Does this mean you should block training crawlers entirely? That is a harder call than the ratio alone suggests. There is a reasonable case that presence in training data improves the odds of an AI assistant recommending your site when someone asks a relevant question. That effect is plausible but unproven, and the bandwidth cost is very real. If your site is absorbing 10,000 training crawl requests per day at a 73,000:1 ratio, you should expect close to zero referrals from that specific bot.
Does the type of content you publish change anything?
Quite a lot, actually.
Shopping sites absorb a disproportionate share of AI crawler traffic. Commerce content accounts for 26.3% of all verified bot crawl traffic globally — and AI crawlers specifically skew even harder toward it, sending 31.7% of their requests to shopping pages. If you run an e-commerce site, you are likely seeing an AI crawler load that is meaningfully above the cross-sector average.
There are also notable differences in how different bots approach page types. One major AI crawling platform targets HTML content in 57.7% of its fetches and JavaScript files in 11.5%. Another major training crawler allocates 35.2% of fetches to images and 23.8% to JavaScript. Neither category executes JavaScript during the crawl — which means anything that requires client-side rendering is invisible to them regardless of how much time you have spent on discoverability.
What should site owners actually do with this?
The first practical question is whether it makes sense to serve the same response to all AI bots. Given the crawl-to-referral spread above, there is a real case for treating real-time search agents — PerplexityBot and similar — with more care than pure training crawlers. Faster responses, richer schema markup, pre-rendered HTML: these investments are more directly connected to traffic you can measure. For training-only crawlers with extreme ratios, throttling or serving a leaner response is worth considering, especially if your origin costs are material.
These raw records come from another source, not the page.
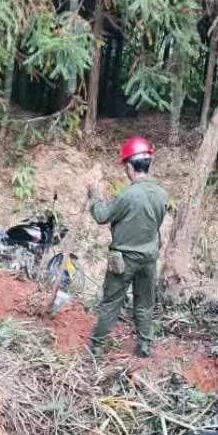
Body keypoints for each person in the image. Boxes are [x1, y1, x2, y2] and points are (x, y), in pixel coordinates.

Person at [87, 137, 169, 358]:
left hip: (124, 260)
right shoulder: (162, 194)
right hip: (149, 259)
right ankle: (144, 346)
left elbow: (102, 215)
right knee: (144, 303)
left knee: (111, 303)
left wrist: (94, 195)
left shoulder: (128, 194)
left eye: (125, 166)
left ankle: (96, 348)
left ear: (130, 166)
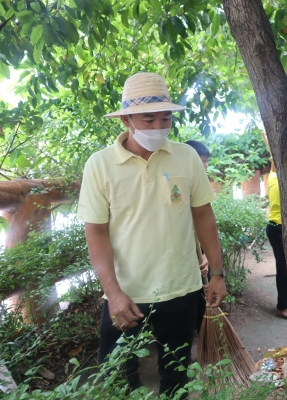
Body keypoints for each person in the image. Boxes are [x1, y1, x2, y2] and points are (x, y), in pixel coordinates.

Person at [77, 72, 227, 397]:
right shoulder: (100, 165)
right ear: (127, 119)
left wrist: (216, 273)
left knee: (176, 376)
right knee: (117, 377)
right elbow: (96, 232)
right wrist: (113, 292)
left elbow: (204, 216)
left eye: (166, 118)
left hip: (181, 288)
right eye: (149, 119)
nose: (159, 126)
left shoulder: (186, 157)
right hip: (125, 295)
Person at [185, 140, 212, 333]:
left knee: (204, 300)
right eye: (202, 161)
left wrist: (207, 256)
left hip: (200, 254)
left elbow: (207, 224)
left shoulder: (201, 186)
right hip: (183, 258)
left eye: (206, 161)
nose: (206, 165)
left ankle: (205, 335)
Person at [266, 158, 287, 320]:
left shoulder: (273, 175)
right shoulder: (279, 180)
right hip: (279, 228)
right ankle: (283, 307)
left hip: (277, 227)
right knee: (284, 268)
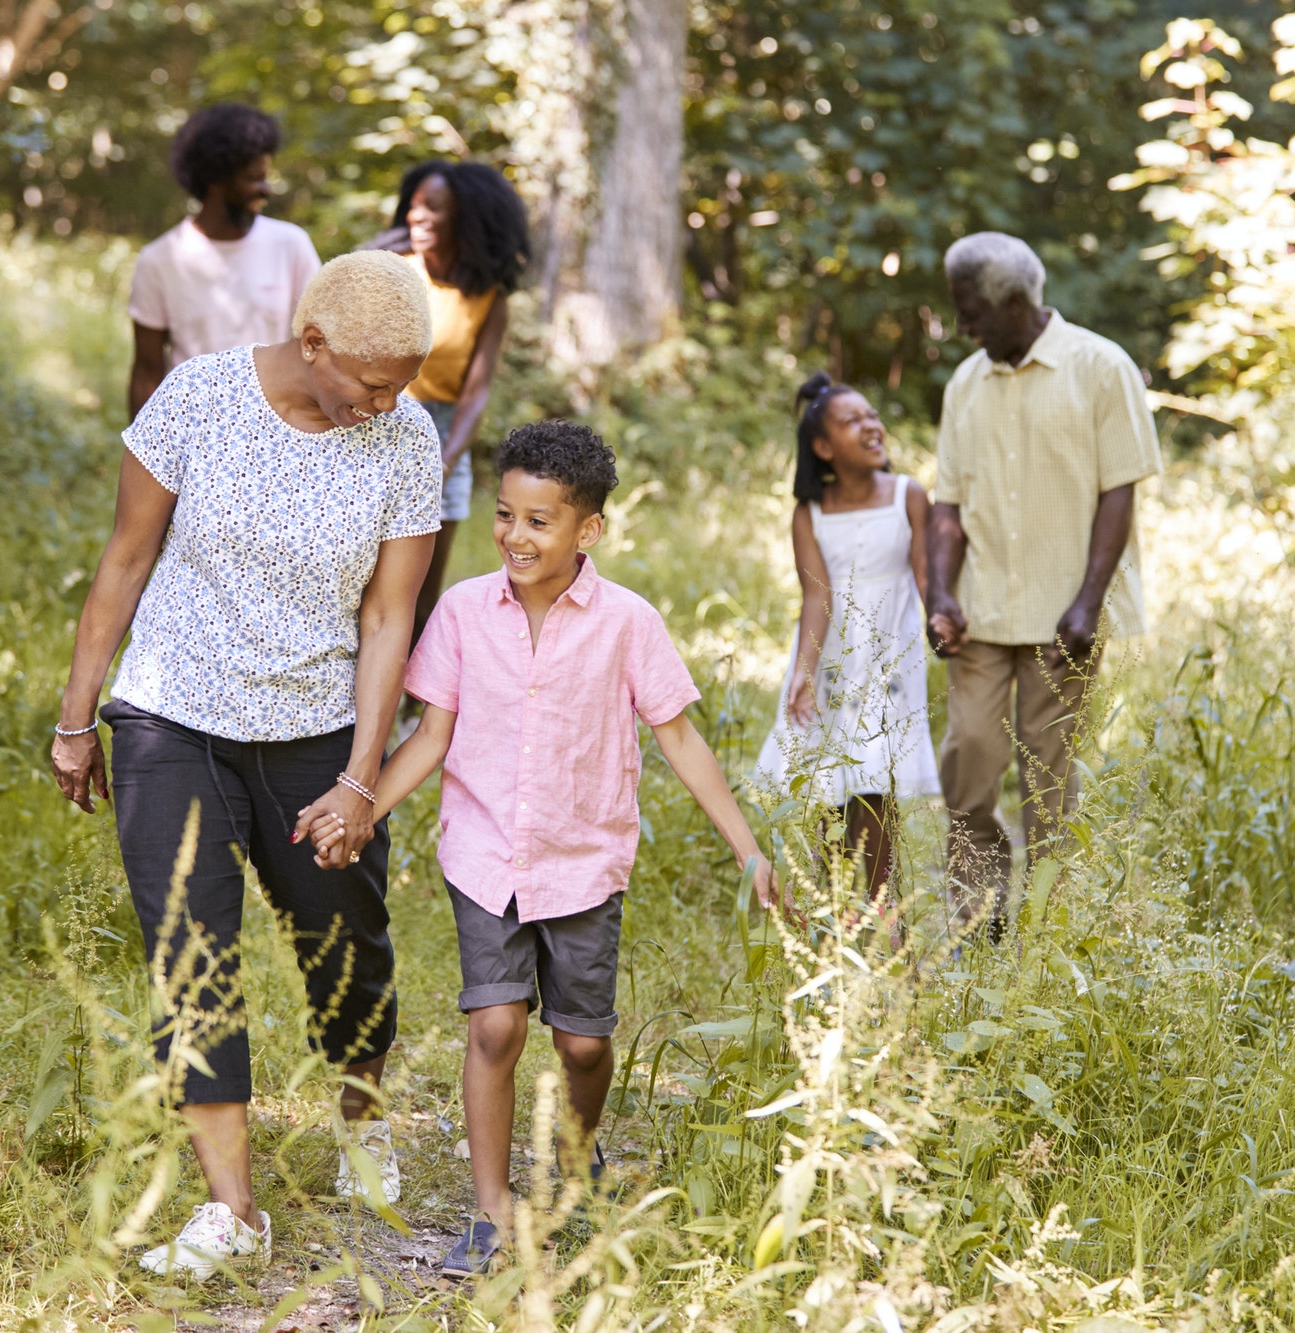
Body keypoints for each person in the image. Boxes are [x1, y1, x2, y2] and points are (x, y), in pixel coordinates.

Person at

If your site depends heavily on client-side rendering, the second question is whether AI bots can see your content at all. For most modern frontend frameworks, without explicit pre-rendering, the answer is no. A training crawler hitting your single-page application gets back an empty shell. You could spend months optimising AI discoverability and have it make zero practical difference if the bot receives a blank page. Checking what a static-fetch bot actually receives from your key URLs is the sensible first step.
The third thing worth watching closely is agentic AI traffic. User-initiated fetches from the major AI assistants are growing fast — they now sit just behind Googlebot in volume across the web — and they behave differently from batch crawlers: real-time, intent-driven, with a more direct path to a follow-on visit if your content answers the question well. Treating them like training crawlers is leaving referral traffic on the table.